**Task to complete**
Write the records out once more, so that nothing differs from the original.

···

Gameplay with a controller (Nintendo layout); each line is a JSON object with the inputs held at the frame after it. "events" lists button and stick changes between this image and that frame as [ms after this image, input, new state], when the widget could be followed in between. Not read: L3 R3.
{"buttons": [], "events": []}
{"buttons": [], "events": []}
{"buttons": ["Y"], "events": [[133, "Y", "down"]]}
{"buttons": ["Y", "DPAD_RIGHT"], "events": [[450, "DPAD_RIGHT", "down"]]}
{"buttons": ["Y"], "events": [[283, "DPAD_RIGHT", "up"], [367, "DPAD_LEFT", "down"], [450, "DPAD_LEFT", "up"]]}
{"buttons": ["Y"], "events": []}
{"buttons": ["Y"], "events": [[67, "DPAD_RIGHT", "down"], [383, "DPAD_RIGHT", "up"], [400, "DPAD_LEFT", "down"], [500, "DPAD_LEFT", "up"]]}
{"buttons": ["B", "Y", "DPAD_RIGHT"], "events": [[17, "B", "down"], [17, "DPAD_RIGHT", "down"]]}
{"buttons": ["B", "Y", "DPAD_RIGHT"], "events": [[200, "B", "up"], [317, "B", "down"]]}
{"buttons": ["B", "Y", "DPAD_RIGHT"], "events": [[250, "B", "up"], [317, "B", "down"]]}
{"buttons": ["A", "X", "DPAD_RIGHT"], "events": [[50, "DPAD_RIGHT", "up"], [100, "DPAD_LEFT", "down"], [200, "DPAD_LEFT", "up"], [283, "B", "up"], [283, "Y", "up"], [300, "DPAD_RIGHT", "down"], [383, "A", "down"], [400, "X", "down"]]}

···

**Solution**
Gameplay with a controller (Nintendo layout); each line is a JSON object with the inputs held at the frame after it. "events" lists button and stick changes between this image and that frame as [ms after this image, input, new state], when the widget could be followed in between. Not read: L3 R3.
{"buttons": [], "events": []}
{"buttons": [], "events": []}
{"buttons": ["Y"], "events": [[133, "Y", "down"]]}
{"buttons": ["Y", "DPAD_RIGHT"], "events": [[450, "DPAD_RIGHT", "down"]]}
{"buttons": ["Y"], "events": [[283, "DPAD_RIGHT", "up"], [367, "DPAD_LEFT", "down"], [450, "DPAD_LEFT", "up"]]}
{"buttons": ["Y"], "events": []}
{"buttons": ["Y"], "events": [[67, "DPAD_RIGHT", "down"], [383, "DPAD_RIGHT", "up"], [400, "DPAD_LEFT", "down"], [500, "DPAD_LEFT", "up"]]}
{"buttons": ["B", "Y", "DPAD_RIGHT"], "events": [[17, "B", "down"], [17, "DPAD_RIGHT", "down"]]}
{"buttons": ["B", "Y", "DPAD_RIGHT"], "events": [[200, "B", "up"], [317, "B", "down"]]}
{"buttons": ["B", "Y", "DPAD_RIGHT"], "events": [[250, "B", "up"], [317, "B", "down"]]}
{"buttons": ["A", "X", "DPAD_RIGHT"], "events": [[50, "DPAD_RIGHT", "up"], [100, "DPAD_LEFT", "down"], [200, "DPAD_LEFT", "up"], [283, "B", "up"], [283, "Y", "up"], [300, "DPAD_RIGHT", "down"], [383, "A", "down"], [400, "X", "down"]]}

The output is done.